RoCE (RDMA over Converged Ethernet) raises many questions when practical deployment issues and limitations are encountered. The answers to the questions arising on RoCE are almost always cause of concern to potential users. The standard for RDMA over Ethernet is iWARP (Internet Wide Area RDMA Protocol), which uses the familiar TCP/IP stack as foundation. High performance iWARP implementations are available and compete directly with InfiniBand in real application benchmarks. iWARP:
- allows use of existing hardware.
- lives alongside existing applications.
- uses existing management and monitoring tools.
- is supported in the same OpenFabrics Enterprise Distribution as IB for Linux, and is similarly available on Windows and BSD systems for a drop-in Ethernet replacement of IB.
The truth about the capabilities and limitations of RoCE hasn’t exactly been forthcoming, leaving customers interested in iWARP with many unanswered questions. A list of answers to those frequently asked questions and comparison of RoCE Vs. iWARP are compiled and explained here:
Is RoCE the standard RDMA over Ethernet protocol?
NO – The IETF standard for RDMA is iWARP. It provides the same host interface as InfiniBand and is available in the same OpenFabrics Enterprise Distribution (OFED).
Does RoCE lower CPU utilization?
YES – However, applications get lower CPU utilization because of RDMA, not RoCE.
Using iWARP provides the same benefits.
Does RoCE reduce memory copies?
YES – Again, zero copy is a benefit of RDMA, also provided by iWARP.
Does RoCE allow user-space I/O?
YES – Similarly to zero copy, user-space I/O is a benefit of RDMA, also provided by iWARP.
Is RoCE an alternative to InfiniBand?
NO – Although RoCE gives good micro-benchmarks results, it lacks critical pieces of the IB stack and is neither scalable nor competitive as an Ethernet solution.
Is RoCE more efficient than iWARP?
NO – Both protocols have similar header sizes and hardware TCP/IP implementations provide similar performance to InfiniBand, without all the limitations.
Is RoCE easy to deploy and use?
NO – Unlike iWARP, RoCE requires a complicated layer-2 configuration for lossless operation, and has been found to be very difficult to deploy, even by experienced IT staff.
Does RoCE take advantage of Ethernet economies of scale?
NO – Unlike iWARP, RoCE does not operate with standard switches, and requires the more expensive, DCB capable types.
Does RoCE inter-operate with switches from different vendors?
NO – RoCE does not work with non-DCB switches, and depends on configuring Priority Flow Control consistently throughout the network, which adds many inter-operability challenges.
Can RoCE share a channel with other traffic?
NO – RoCE is very sensitive to packet drop and requires a dedicated priority channel for its traffic.
Does making QoS configuration changes to a switch affect RoCE operation?

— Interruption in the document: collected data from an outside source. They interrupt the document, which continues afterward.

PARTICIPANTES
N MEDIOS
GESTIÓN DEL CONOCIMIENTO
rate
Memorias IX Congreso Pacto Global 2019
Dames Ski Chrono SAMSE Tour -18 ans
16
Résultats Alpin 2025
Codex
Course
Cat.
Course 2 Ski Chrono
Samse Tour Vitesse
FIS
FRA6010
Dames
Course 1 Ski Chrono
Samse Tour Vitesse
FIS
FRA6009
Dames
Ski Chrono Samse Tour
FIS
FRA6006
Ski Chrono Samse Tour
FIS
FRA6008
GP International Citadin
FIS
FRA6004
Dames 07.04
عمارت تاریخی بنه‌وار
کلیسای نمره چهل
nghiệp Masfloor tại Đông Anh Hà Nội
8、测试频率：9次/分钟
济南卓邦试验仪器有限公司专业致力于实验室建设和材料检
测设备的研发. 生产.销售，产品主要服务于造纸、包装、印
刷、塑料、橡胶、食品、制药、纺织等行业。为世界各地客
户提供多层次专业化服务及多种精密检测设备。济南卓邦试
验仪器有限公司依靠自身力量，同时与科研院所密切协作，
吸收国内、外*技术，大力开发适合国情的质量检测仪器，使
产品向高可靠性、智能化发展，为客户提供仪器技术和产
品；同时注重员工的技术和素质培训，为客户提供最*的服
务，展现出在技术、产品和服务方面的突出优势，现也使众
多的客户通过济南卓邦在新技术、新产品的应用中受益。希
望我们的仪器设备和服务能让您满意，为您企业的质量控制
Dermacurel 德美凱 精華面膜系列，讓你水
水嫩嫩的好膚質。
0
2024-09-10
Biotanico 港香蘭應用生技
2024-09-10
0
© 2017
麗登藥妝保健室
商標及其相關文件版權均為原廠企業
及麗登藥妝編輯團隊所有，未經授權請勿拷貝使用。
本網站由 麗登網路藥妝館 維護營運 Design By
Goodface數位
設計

YES – If a switch is configured to treat QoS classes differently than expected, it may easily result in the collapse of RoCE performance.
Does RoCE restrict QoS traffic marking configuration?
YES – Any switch configured to re-mark traffic priority can break down the uniformity of RoCE frame treatment in the network, and result in dismal performance.
Does RoCE scale?
NO – A RoCE network must have PAUSE enabled in all switches and end-stations, which limits the deployment scale of RoCE to single hop at best.
Does RoCE real application performance match micro-benchmarks?
NO – Although RoCE may perform well in simple single hop scenarios, real application performance can fall short of expectations, particularly when network hotspots are involved.
Does RoCE operate over long distance links?
NO – PFC limits RoCE operation to a few hundred meters.
Does RoCE operate over WAN links or cross subnet boundaries?
NO – PFC does not operate beyond a subnet.
Is RoCE routable?
NO – Although RoCE may use IPv6-like addresses, RoCE does not use a standard IP header and cannot be routed by standard IP routers.
Can I use standard traffic management and monitoring tools for RoCE ?
NO – Most traffic management and monitoring tools have been developed for IP applications. RoCE does not use IP and therefore is unrecognized by existing tools.
Can I configure RoCE congestion management to suit my environment?
NO – The congestion management layer for RoCE is non-existent, RoCE being completely dependent on PAUSE for operation.